Мы сидели в прохладной комнате, топить тут начинали вечером, и не знали, как поступить. Записка с телефоном лежала на кровати. Постучав, вошла толстая горничная и что-то спросила по-итальянски, улыбаясь и показывая большую желтую банку. Не вникая в суть дела, я сказал: «Prego»[1] и махнул рукой. Горничная стала сыпать порошок на пол. Порошок не имел запаха. Мне это показалось подозрительным: порошок без запаха вряд ли мог уничтожать муравьев. Тут было множество маленьких муравьев, по ночам они заползали в постель. Сыпля порошок из банки, горничная говорила что-то ироническое, может быть, даже нескромное, поглядывая на нас плутовато. Жена сказала, что людей, которые приносят несчастья, в Италии называют порто неро, то есть приносящее черное. И никогда нельзя называть имени порто неро вслух. Надо всячески изощряться, давать понять, о ком речь, но только не называть имени. Потому что те не любят, когда их окликают. Всю эту чушь она читала когда-то и запомнила. Она читала гораздо больше, чем я.

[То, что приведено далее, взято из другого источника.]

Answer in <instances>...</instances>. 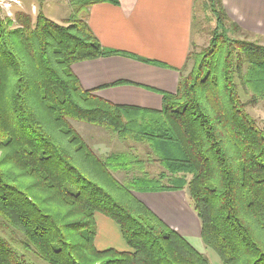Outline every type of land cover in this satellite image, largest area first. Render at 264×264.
I'll use <instances>...</instances> for the list:
<instances>
[{
	"label": "trees",
	"instance_id": "trees-1",
	"mask_svg": "<svg viewBox=\"0 0 264 264\" xmlns=\"http://www.w3.org/2000/svg\"><path fill=\"white\" fill-rule=\"evenodd\" d=\"M101 1L72 0L66 25L40 9L0 18V218L46 264H211L131 192L186 188L199 236L220 264H264V129L239 92L251 104L264 100V46L228 38L225 21L247 32L222 0H207L217 23L211 42L189 51L161 108L114 104L72 71L129 55L102 47L89 28L87 9ZM70 120L146 145L162 170L151 176L130 152L100 159ZM132 167L140 172L132 186L112 176ZM97 213L117 224L127 249L97 248ZM0 264L31 263L0 238Z\"/></svg>",
	"mask_w": 264,
	"mask_h": 264
},
{
	"label": "crops",
	"instance_id": "crops-1",
	"mask_svg": "<svg viewBox=\"0 0 264 264\" xmlns=\"http://www.w3.org/2000/svg\"><path fill=\"white\" fill-rule=\"evenodd\" d=\"M63 1L61 14L58 9L45 13L41 3H32L35 9L30 12L35 15L40 9L55 22L65 21L72 0ZM222 4L232 22L264 39V0H222ZM194 7V0H106L88 7L86 21L101 46L129 55L74 63L72 71L81 87L114 104L160 109L161 92L176 90L195 45ZM185 189L132 193L181 235H200Z\"/></svg>",
	"mask_w": 264,
	"mask_h": 264
},
{
	"label": "rangeland",
	"instance_id": "rangeland-1",
	"mask_svg": "<svg viewBox=\"0 0 264 264\" xmlns=\"http://www.w3.org/2000/svg\"><path fill=\"white\" fill-rule=\"evenodd\" d=\"M32 3H41V8L45 13H49L51 9H58L60 11V14L63 10L65 11V8L63 6V0H0V18L12 19L16 11H23L31 14L30 11L32 9H35L33 8L34 6ZM194 6L195 9L193 29L197 38L195 39V45L193 47L195 48L196 52L200 53L202 49L209 46L211 42V35L213 34L217 23L214 15L212 14V10L208 5L207 0H194ZM35 15H32V17H35ZM56 23L60 25H66V20ZM224 25L226 26L225 35L228 38L235 40H245L247 42H256L264 46L263 38L250 34L247 31V33L243 31H236L234 27L231 26V23L228 21H225ZM185 72L186 71H184V73ZM239 92L242 100L249 102L246 106L247 112L252 117H254L259 126L264 129V100H260L255 104H251L249 101V94L242 91V88L239 90ZM70 123L71 126L75 129V131L82 137V139L89 145L91 150L100 159H107L110 155L116 153L130 152L146 160L145 170L151 176H156L162 170V167L159 165L158 162L150 160L151 153L146 145L133 140H124L119 137L116 133L99 126L76 120H70ZM1 155L2 152L0 151V156ZM127 170L130 171H125L123 169H112L111 172L112 176H114L115 179L121 184L126 186H132V183H130L131 179L137 177L140 172L136 167H132L130 169L128 168ZM133 191L135 190H131V192ZM184 196L187 200V207L193 211V215L196 217V213L192 207L191 200L186 189L184 190ZM95 221V244L97 248L106 249L109 247H114L120 250L127 249V246L121 236L119 228L113 220L97 213L95 216ZM197 221L199 224L198 218ZM199 228L200 224L198 225V229ZM184 237L197 250L204 253L209 258L211 264H220L218 256L211 249L207 248L203 244L198 233ZM0 238L5 239L20 256H22L31 264H46V262L36 253L33 247L26 248L24 246L22 235L18 233V231H16L14 227L4 222L1 218Z\"/></svg>",
	"mask_w": 264,
	"mask_h": 264
}]
</instances>
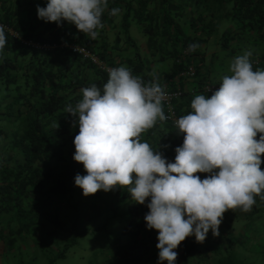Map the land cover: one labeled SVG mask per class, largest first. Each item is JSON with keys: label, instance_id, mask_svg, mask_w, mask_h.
<instances>
[{"label": "trees", "instance_id": "obj_1", "mask_svg": "<svg viewBox=\"0 0 264 264\" xmlns=\"http://www.w3.org/2000/svg\"><path fill=\"white\" fill-rule=\"evenodd\" d=\"M37 5L32 0H0V22L13 31L5 29L7 44L0 52V256L17 254L24 264V256L34 248L42 256L37 253L26 264L40 258L56 264L89 231L78 225L83 210L76 200L82 189L74 178L77 173L86 175L83 164L73 159L78 116L65 110L82 99V88L96 84L102 90L108 80L106 69L71 45L86 48L111 68H130L146 83L156 78L152 72L156 62H163L170 71L165 68L157 75L162 87L194 66L199 95L210 97L207 86L217 84L208 82L211 73L204 55L209 42L224 52V59L250 51L253 70L264 69V0H108L109 10L120 12L104 13V27L95 40L67 21L58 26L39 19ZM193 44L198 45L195 51L189 49ZM183 96L176 101L180 117L190 112H184V105L191 98L179 103ZM161 123L172 134L164 141L158 136L163 133ZM141 140L169 162H174L175 148L183 143L167 119L157 121ZM197 175L204 179L209 174ZM113 193L114 208L128 205L127 222L113 245L115 264H158V231L148 229L144 220L150 198L136 203L128 189L119 186ZM85 199L89 205L90 195ZM255 200V216L260 218L264 200L258 195ZM235 211L229 213L235 217ZM242 241L236 236L227 242L206 237L198 243L194 236L187 237L175 249V264H247L237 247ZM93 263L104 264L99 258L88 264Z\"/></svg>", "mask_w": 264, "mask_h": 264}, {"label": "clouds", "instance_id": "obj_2", "mask_svg": "<svg viewBox=\"0 0 264 264\" xmlns=\"http://www.w3.org/2000/svg\"><path fill=\"white\" fill-rule=\"evenodd\" d=\"M106 11L115 16L120 9L109 10L108 0L37 5L39 19L58 26L67 21L93 40L104 27ZM6 44L0 25V52ZM251 55L245 51L234 57L219 88L210 97L196 95L191 111L175 121L184 136L174 162L141 140L157 121L167 119V94L155 78L146 83L126 66L111 68L102 90L96 84L82 88V99L66 107L78 116L73 159L86 171L76 174L75 185L84 196L119 186L136 203L150 198L144 220L158 231V264H175V249L187 237L203 243L209 230L219 235L226 211H250L257 195L264 200V69L253 70ZM197 173L209 175L201 179Z\"/></svg>", "mask_w": 264, "mask_h": 264}, {"label": "rangeland", "instance_id": "obj_3", "mask_svg": "<svg viewBox=\"0 0 264 264\" xmlns=\"http://www.w3.org/2000/svg\"><path fill=\"white\" fill-rule=\"evenodd\" d=\"M39 2L40 0H32V5L36 6ZM78 194L80 197L76 201L80 202L81 205L78 207L83 210L82 222L78 221V225L82 228H88L89 231L84 238L79 240L78 244L68 251L67 257L57 261L56 264H88L90 259L94 261L98 258L100 263L109 264L112 262V264H115V259L112 256L113 245L115 246L117 237L127 222V203L121 208H114L115 202L112 199L116 197V194L113 193V190L107 192L98 190L95 194H90L91 201L89 205H85L86 196L83 195V192L80 193L79 191ZM254 211L252 206L250 215H248L249 219L239 220L236 223L234 217L225 218L226 216H223L218 229L219 235L214 236L212 231L209 230L206 237L211 239L221 238L226 242L233 236L240 237L243 241L237 247L244 262L247 264H264V218L257 219L254 216L257 213ZM227 221H230L232 226L224 230ZM251 223L257 227L255 231L249 229ZM1 246L0 242V248ZM33 249H30L31 252L26 254L24 259L22 258L24 264L28 259L35 258L37 253L42 256L40 249ZM40 259L35 260L34 264H46L44 259ZM19 260L17 254L4 258L0 256V264H20Z\"/></svg>", "mask_w": 264, "mask_h": 264}, {"label": "crops", "instance_id": "obj_4", "mask_svg": "<svg viewBox=\"0 0 264 264\" xmlns=\"http://www.w3.org/2000/svg\"><path fill=\"white\" fill-rule=\"evenodd\" d=\"M210 44L211 43L209 42V46L207 47L208 48L207 52L204 55V57L206 59V61H205L206 66H207L208 70H210V73H211V75H210L211 77H209V79H211L212 81L210 80L208 82H212V83L219 85L220 77L224 74H229L228 73L229 64L233 59H230V60L224 59V56H225L224 52L220 51L219 48H212L210 46ZM215 53H217V56L215 55ZM191 64H193V63H191ZM165 68H168V73H169L170 67L168 65H165L163 62H161V63L156 62V64L154 65V70L152 72H153V74L155 73L158 75ZM157 75H156L155 79L158 82H161L162 79L159 78ZM173 80H174L173 81L174 83L172 85H169V86H172V87L176 86L177 89L178 88H181V89L184 88V90H182V91H184L185 95L184 96L182 95L183 98L179 101V103L181 102L184 104V103H186L188 98H191V100H192L194 95L200 94V92H199L200 85L198 83L197 75L191 77V76L176 74V76H175V78H173ZM164 83H165V86H168V84H166V82H163V84ZM203 92H204V90H203ZM190 104H191V102L184 105V110H185L184 112L191 111ZM165 125H166L165 123H161V129L163 130V133L161 131L158 132V136H160V139H162V141L167 140L168 138L172 137L170 130H168ZM235 212H236V214H238L236 216L241 217V219H239V220H247V219H249L248 215H250L251 210L245 212V211H241L240 209H236ZM234 215L235 214H230L229 210H228L224 213L223 216H226L225 218H228V217L231 218V217H234ZM255 215H257V214H255ZM236 216L234 217L235 220L237 218ZM252 218H254V217H252ZM256 218H258V217H256ZM260 218H264V215H262ZM260 218H258V219H260ZM239 220H236L235 223ZM229 223L232 224L230 221L229 222L227 221V223H226L227 225L224 227V230H226L227 227L230 226ZM249 229H254V231H255L257 229V227L253 226V223H251V226L249 225Z\"/></svg>", "mask_w": 264, "mask_h": 264}, {"label": "built area", "instance_id": "obj_5", "mask_svg": "<svg viewBox=\"0 0 264 264\" xmlns=\"http://www.w3.org/2000/svg\"><path fill=\"white\" fill-rule=\"evenodd\" d=\"M0 25H3L5 29H7L8 31H10L11 33H13V31H11L9 29L8 26L4 25L2 22H0ZM71 48H73L75 51H77L78 53H80L81 55H83L84 57H88L90 58L93 62H95L96 64H98V66L100 68L106 69L107 71L109 69H111V67L107 66L106 63H104L102 60H100L98 58V56H96L95 54H93L92 52H90L89 50H87L84 47H81L77 44H72ZM184 54H187V50L184 52ZM116 68V67H115ZM196 70L194 66H190L188 68V70L184 71L181 73V75H185V76H195ZM219 88V85L217 86H207V89H211V91H215L216 89ZM163 89L166 92V98L163 101V105L166 109L165 111V115L167 117V120L172 123L175 126V121L180 118L178 110L176 108V101L179 100L182 95H183V91L178 88V89H174L172 90L171 88H169L168 86H164ZM182 135V137L184 136L183 133H180Z\"/></svg>", "mask_w": 264, "mask_h": 264}]
</instances>
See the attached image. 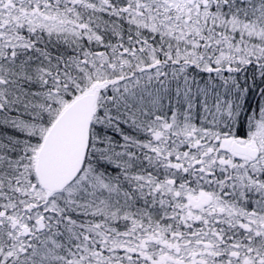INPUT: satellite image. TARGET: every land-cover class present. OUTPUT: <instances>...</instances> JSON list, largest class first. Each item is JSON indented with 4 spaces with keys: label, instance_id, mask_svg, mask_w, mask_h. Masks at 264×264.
Here are the masks:
<instances>
[{
    "label": "snow or ice",
    "instance_id": "6c2138e0",
    "mask_svg": "<svg viewBox=\"0 0 264 264\" xmlns=\"http://www.w3.org/2000/svg\"><path fill=\"white\" fill-rule=\"evenodd\" d=\"M0 264H264V0H0Z\"/></svg>",
    "mask_w": 264,
    "mask_h": 264
}]
</instances>
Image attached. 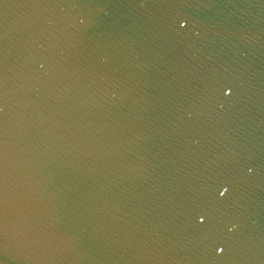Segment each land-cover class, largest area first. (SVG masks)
<instances>
[{
  "label": "water",
  "instance_id": "1",
  "mask_svg": "<svg viewBox=\"0 0 264 264\" xmlns=\"http://www.w3.org/2000/svg\"><path fill=\"white\" fill-rule=\"evenodd\" d=\"M0 264H264V0H0Z\"/></svg>",
  "mask_w": 264,
  "mask_h": 264
}]
</instances>
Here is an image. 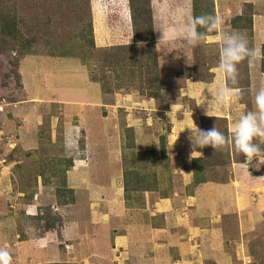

— Ты с ним знакома? — спросил я.
— Шапочно. Мы здоровались — и больше ничего. Потом я стала его избегать.
— Он, наверно, сорвал какую-нибудь твою свиданку, — сказал я. — Ты бежала на свиданку, а он встретился во дворе, и все сорвалось.
— Это ты бегал, — сказала жена. — Все боялся опоздать. Все переживал, бедненький.
— Ты бегала больше.
— Я никогда не бегала. Я ездила на машине.
Мы помолчали, я думал над последней фразой жены и, когда горничная вышла, сказал:
— Позвоню. Интересно, зачем я ему нужен.
— Я прошу: не звони. У нас все шло хорошо…
— Нет, позвоню. Ничего страшного не случится. А вдруг ему надо помочь?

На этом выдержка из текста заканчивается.